O fato de que eu não posso fazer nada mexe com a porra do meu cérebro. É tão parecido com aquela época em que vi meus pais morrerem e esperei que eles se movessem, mas foi inútil. Não. O veredicto não será o mesmo desta vez.
- Como ela caiu? - Eu pego Ruslan sussurrando para Katia.
- Como eu iria saber? - Ela murmura de volta. -Eu estava fora, lembra?
- Não faz sentido a falha de cair da escada. Só não é ela.
- Eu sei. A menos que...
Ele a encara totalmente. -O que?
- Você acha... você acha que alguém a empurrou?
- O que diabos isso quer dizer? - Eu estalo, olhando para eles.
Eles me encaram de volta. Ruslan e Katia nunca esconderam o fato de que não gostam de mim, provavelmente por causa das histórias que Rai lhes contou sobre mim ou porque pensam que a estou controlando um pouco demais. Ou talvez seja porque eu tenho ocupado a maior parte do tempo dela ultimamente, e ela não pode mais sentar e brincar com eles, ou seja lá o que eles fazem quando estão juntos.
Mas eles são forçados a me respeitar devido à hierarquia da irmandade, então eles não me encaram ou me ignoram. Ruslan permanece em silêncio. Ele sempre esteve em branco desde que éramos guardas de Rai, nove anos atrás.
- Acontece que acho estranho a senhorita cair da escada, - diz Katia com naturalidade.
- Por que isso te daria a ideia de que ela foi empurrada? - Eu paro minha longa caminhada e a encaro.
- Porque parece que sim.
- Parece que é?
- É um instinto.
Um instinto. Porra. É o mesmo instinto que tive quando saí do quarto mais cedo. Se isso foi realmente causado por alguém, vou descobrir, e quando o fizer, eles devem começar a contar a porra dos dias.
A porta da sala de exames se abre e eu corro para o médico, encontrando-o na frente dela. Ele remove a máscara, revelando pele oleosa e gotas de suor em seu fino lábio superior.
- Como ela está? - Eu pergunto.
- Ela torceu o pescoço e bateu com a cabeça e, embora tenha sido leve, é provavelmente a causa de seu desmaio.
- E? Ela está bem?
- Bem, sim, nós acreditamos que sim.
- O que diabos você quer dizer com nós acreditamos nisso?
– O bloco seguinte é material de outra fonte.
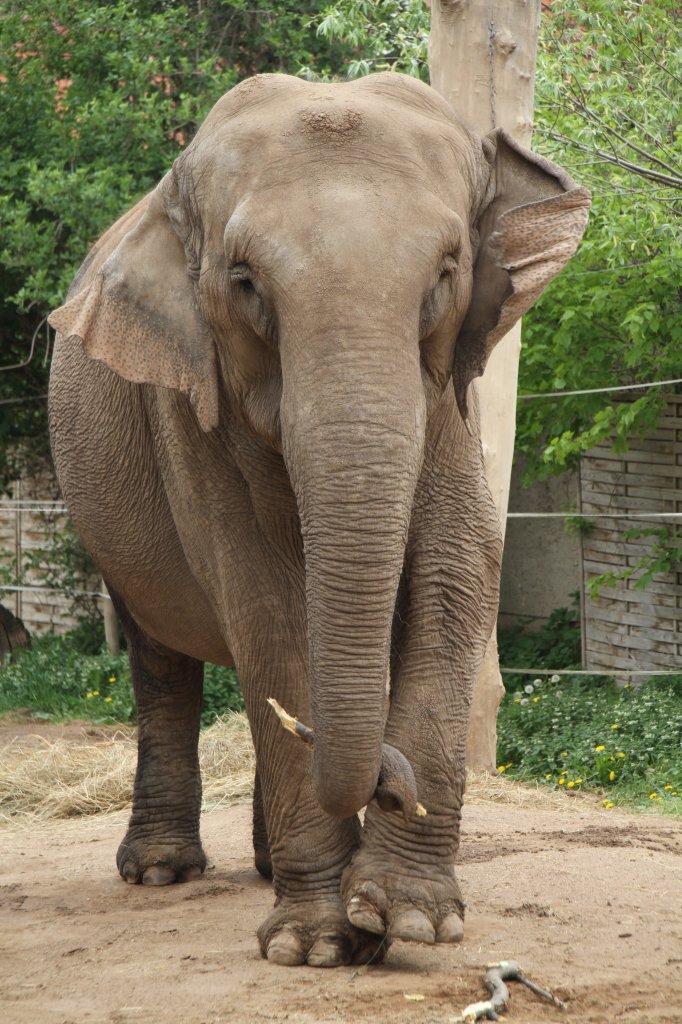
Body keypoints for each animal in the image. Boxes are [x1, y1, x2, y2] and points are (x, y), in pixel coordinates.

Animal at [49, 72, 589, 966]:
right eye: (244, 281)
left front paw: (409, 919)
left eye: (447, 272)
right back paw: (161, 871)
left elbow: (458, 569)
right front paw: (321, 945)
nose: (392, 786)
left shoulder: (449, 394)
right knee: (161, 655)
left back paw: (271, 867)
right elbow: (262, 604)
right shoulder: (192, 407)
- Você é o marido dela, certo?
- Sim.
- Seria melhor para você entrar e ver por si mesmo, mas, por favor, não a aflija.
- Ela está acordada?
- Sim. Ela acabou de abrir os olhos.
A sensação de alívio me atinge como uma onda avassaladora, e levo um momento para mergulhar em meus pulmões em chamas. Eu empurro o médico e corro para dentro, sem me importar com a tensão que estou causando na minha ferida.
Rai está deitada na cama. A cor voltou um pouco para suas bochechas, mas ela ainda está pálida. Seus olhos parecem sem vida e sem luz enquanto ela olha para o teto.
- Rai! Você está bem? - Ignoro a cadeira ao lado da cama e me sento no colchão. Eu seguro sua mão pálida pra caralho e finjo que não estamos em um lugar que cheira a morte.
Estou tirando ela daqui o mais rápido possível. Sua cabeça se vira em minha direção e ela me encara por um segundo a mais. Sem piscar, mas sem foco. Seus olhos azuis já foram brilhantes e expressivos, mas agora estão sem emoção como uma boneca de cera.
Que porra?
- Ei, princesa. Você está bem? Fale comigo.
Seus lábios pálidos se torcem e ela murmura as palavras que me cortam ao meio. -Quem é você?